5.5 Product Search Evaluation

Table 6

shows ablation studies of the Product Search module, along with comparisons with a simple tf.idf baseline. In particular, after the 3rd turn of dialog, we selected top-5 products with highest probability from the list returned by Product Search module, and calculated recall, precision and F1 value against the ground-truth purchased product. We can see that the end-to-end search significantly improved the search recall by 4.69 times over the tf

idf baseline. Improvement induced by combining text and attribute embedding suggests the benefits of combining product text and attributes in search task.

5.6 Dialog Generation Method Evaluation

We next conducted ablation studies on the data construction method. We evaluated the effectiveness of each component using the performance of State Tracker task. For each configuration in Table 7, we trained the State Tracker module with corresponding dataset, and reported the performance on a manually prepared test set. As shown in the table, the module performance degrades without syntax analysis since redundant phrase (e.g. time, location) won’t be removed from the utterance. Similarly, module performance degrades without paraphrase since language variance will be weakened. These suggest that both removing redundancy with syntax and increasing variance with paraphrase are effective to improve the training dataset quality.

Dataset Attr Value Intent
UT w/o Syntax & Paraphrase 72.53 65.98 88.53
UT w/o Syntax 85.71 79.61 98.14
UT w/o Paraphrase 87.51 75.12 97.55
UT 95.72 90.20 99.69
Table 7: The effectiveness of utterance generation methods for utterance understanding. The numbers in the table are F1 scores. We can see that both syntax and paraphrase improve the dialog data quality.
Method Coherence Fluency Approp.
TC-bot 2.98 3.42 3.20
ConvSearch 3.58 3.54 3.66
Table 8: Human Evaluation Result. Approp. is short for Appropriateness.

5.7 Human Evaluation

We also performed human evaluations on system responses. For each method, we collected 100 dialogs and asked three workers to evaluate them with three metrics: coherence, fluency and appropriateness. All metrics have five grades: from 1(worst) to 5(best), where 3 denotes ‘good’. As shown in Table 8, ConvSearch outperforms the baseline model in all three metrics.

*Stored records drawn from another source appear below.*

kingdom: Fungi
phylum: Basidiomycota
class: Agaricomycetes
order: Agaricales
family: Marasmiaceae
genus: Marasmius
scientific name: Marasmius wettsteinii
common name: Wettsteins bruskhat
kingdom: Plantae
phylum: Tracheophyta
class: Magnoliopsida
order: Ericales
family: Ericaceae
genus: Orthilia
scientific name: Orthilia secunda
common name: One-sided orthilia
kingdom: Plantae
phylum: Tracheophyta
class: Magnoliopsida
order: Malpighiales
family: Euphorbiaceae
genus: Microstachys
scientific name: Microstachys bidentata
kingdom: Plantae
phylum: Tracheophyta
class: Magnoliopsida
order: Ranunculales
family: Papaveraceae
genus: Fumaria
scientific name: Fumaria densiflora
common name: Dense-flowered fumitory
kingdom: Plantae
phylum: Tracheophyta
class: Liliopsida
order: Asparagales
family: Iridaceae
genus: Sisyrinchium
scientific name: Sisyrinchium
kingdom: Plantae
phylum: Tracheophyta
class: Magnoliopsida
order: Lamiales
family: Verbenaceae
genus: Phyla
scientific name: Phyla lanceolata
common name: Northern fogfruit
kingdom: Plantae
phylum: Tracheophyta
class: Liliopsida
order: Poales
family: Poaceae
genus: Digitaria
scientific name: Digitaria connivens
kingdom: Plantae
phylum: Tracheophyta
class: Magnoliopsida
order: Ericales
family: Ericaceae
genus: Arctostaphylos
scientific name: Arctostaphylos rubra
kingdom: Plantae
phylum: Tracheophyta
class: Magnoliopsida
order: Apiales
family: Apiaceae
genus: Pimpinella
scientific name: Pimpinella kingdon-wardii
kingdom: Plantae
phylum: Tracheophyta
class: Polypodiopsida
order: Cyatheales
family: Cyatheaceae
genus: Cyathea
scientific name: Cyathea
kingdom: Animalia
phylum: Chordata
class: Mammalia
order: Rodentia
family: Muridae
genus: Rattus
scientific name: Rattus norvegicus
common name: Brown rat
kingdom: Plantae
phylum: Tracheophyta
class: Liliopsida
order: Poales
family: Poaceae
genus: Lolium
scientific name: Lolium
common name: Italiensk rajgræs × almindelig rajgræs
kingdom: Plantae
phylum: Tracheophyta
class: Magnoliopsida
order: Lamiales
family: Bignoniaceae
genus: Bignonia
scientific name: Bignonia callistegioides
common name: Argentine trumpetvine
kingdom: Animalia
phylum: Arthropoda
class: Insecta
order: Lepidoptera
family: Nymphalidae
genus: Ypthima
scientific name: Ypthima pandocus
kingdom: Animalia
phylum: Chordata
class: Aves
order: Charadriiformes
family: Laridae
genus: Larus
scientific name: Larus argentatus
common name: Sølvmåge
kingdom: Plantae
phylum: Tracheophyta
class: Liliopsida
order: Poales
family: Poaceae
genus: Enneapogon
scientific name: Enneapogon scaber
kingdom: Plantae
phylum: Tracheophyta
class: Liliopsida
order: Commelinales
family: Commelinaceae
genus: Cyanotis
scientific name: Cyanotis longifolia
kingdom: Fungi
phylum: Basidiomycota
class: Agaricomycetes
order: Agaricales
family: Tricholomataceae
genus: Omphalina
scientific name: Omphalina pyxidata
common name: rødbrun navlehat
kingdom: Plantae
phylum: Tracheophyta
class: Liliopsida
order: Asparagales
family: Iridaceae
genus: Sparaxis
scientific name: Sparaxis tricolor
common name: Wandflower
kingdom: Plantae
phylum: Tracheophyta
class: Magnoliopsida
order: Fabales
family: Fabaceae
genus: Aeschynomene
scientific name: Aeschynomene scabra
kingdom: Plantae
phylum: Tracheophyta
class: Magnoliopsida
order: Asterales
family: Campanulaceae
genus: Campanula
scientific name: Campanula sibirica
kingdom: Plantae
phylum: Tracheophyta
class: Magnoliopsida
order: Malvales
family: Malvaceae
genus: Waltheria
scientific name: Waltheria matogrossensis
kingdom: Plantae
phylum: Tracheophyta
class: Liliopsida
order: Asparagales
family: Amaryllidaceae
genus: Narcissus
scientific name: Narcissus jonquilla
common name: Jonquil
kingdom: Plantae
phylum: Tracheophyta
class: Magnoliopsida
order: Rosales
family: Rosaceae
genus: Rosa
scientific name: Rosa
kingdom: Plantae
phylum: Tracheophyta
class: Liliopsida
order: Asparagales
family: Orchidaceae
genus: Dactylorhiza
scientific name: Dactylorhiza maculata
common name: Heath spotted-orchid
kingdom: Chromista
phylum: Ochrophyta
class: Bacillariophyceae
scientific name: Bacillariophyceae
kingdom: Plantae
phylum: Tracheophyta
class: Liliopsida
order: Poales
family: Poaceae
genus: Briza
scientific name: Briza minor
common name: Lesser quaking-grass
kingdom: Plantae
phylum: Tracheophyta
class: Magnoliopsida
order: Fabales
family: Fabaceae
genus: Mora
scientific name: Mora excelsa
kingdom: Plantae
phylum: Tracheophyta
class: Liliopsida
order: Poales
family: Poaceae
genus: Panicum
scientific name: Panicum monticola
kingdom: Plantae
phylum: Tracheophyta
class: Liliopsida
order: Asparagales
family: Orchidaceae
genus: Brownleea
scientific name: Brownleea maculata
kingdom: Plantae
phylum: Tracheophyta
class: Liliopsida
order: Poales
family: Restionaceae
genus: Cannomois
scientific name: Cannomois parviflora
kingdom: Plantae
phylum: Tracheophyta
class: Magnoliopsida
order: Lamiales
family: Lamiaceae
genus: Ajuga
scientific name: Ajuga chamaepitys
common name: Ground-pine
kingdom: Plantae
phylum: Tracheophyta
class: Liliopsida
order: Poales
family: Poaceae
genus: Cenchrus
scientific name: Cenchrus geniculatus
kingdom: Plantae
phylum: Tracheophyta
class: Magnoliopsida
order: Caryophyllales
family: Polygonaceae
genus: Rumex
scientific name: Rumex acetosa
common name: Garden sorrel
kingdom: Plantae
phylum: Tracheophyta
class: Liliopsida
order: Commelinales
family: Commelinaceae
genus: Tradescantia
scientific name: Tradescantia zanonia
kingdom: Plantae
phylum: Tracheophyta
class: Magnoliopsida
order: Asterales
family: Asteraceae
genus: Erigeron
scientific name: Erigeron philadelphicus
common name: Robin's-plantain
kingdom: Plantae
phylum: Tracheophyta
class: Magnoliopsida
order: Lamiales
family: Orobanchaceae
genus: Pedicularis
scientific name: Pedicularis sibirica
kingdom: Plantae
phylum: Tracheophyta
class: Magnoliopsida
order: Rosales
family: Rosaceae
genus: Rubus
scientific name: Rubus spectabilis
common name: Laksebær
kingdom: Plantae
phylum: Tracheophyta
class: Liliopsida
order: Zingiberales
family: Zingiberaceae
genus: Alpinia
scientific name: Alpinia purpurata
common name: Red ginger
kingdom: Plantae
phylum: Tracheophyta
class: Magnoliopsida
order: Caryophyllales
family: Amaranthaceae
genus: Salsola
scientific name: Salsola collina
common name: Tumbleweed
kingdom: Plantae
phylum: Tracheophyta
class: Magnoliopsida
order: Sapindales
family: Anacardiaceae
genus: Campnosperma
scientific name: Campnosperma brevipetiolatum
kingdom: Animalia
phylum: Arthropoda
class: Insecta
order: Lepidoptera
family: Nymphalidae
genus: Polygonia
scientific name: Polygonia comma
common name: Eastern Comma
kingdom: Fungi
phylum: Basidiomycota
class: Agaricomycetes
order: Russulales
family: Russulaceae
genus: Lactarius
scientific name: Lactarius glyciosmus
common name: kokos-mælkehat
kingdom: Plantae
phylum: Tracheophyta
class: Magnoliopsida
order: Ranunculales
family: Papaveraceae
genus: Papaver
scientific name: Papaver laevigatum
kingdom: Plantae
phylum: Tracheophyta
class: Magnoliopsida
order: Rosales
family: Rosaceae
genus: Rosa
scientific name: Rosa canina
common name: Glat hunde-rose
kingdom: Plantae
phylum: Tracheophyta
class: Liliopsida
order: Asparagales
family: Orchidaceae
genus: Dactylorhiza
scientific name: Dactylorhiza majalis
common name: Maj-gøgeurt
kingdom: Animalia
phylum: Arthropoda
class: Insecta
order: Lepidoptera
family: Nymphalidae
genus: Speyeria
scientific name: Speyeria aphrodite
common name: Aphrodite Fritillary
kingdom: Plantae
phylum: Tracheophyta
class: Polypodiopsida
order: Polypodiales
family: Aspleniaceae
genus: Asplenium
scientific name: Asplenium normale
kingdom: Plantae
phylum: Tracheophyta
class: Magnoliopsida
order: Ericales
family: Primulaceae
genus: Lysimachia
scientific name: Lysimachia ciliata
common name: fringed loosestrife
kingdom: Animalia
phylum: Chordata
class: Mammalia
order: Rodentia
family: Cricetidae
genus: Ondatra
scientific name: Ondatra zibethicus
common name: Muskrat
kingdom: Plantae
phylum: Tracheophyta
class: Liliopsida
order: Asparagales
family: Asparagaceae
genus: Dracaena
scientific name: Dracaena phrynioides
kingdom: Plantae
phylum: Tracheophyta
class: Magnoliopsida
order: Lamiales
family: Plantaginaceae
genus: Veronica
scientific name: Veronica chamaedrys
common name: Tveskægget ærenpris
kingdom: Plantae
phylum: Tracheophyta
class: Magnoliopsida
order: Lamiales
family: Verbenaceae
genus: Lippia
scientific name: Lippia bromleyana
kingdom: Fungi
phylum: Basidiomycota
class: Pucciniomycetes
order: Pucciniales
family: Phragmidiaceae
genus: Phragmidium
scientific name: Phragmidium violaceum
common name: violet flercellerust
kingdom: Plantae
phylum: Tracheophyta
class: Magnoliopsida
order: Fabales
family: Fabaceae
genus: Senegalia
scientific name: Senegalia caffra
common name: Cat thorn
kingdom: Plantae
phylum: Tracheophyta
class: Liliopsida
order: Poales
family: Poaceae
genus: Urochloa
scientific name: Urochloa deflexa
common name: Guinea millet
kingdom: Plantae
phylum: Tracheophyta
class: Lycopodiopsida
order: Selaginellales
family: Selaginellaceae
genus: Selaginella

6 Conclusion and Future Work

In this work, we built an end-to-end conversation search system for online shopping, where we deeply combined the dialog and search system with multi-task learning. In particular, our product search module leverages both product attribute and text to retrieve products, which mitigates the imperfect product schema/knowledge challenges. To address issue of lacking in-domain dialog dataset, we proposed a dataset transfer method and constructed shopping dialog dataset from user search behavior data and existing dialogs of similar domain. The proposed dataset construction method lowers the cost, making it possible to scale-up to broader use scenarios.

We will leave it to future work to expand the methodology across more shopping categories, and broader use scenarios such as clinical conversations and customer service, etc.


Hao He is supported by the National Key Research and Development Program of China under Grant 2018YFC0830400, the Basic Research Project of Shanghai Science and Technology Commission under ECNU-SJTU joint Grant 19JC1410102, the Shanghai Municipal Science and Technology Major Project under Grant 2021SHZDZX0102. This research is partially supported by the Shanghai Science and Technology Innovation Action Plan under Grant 20511102600.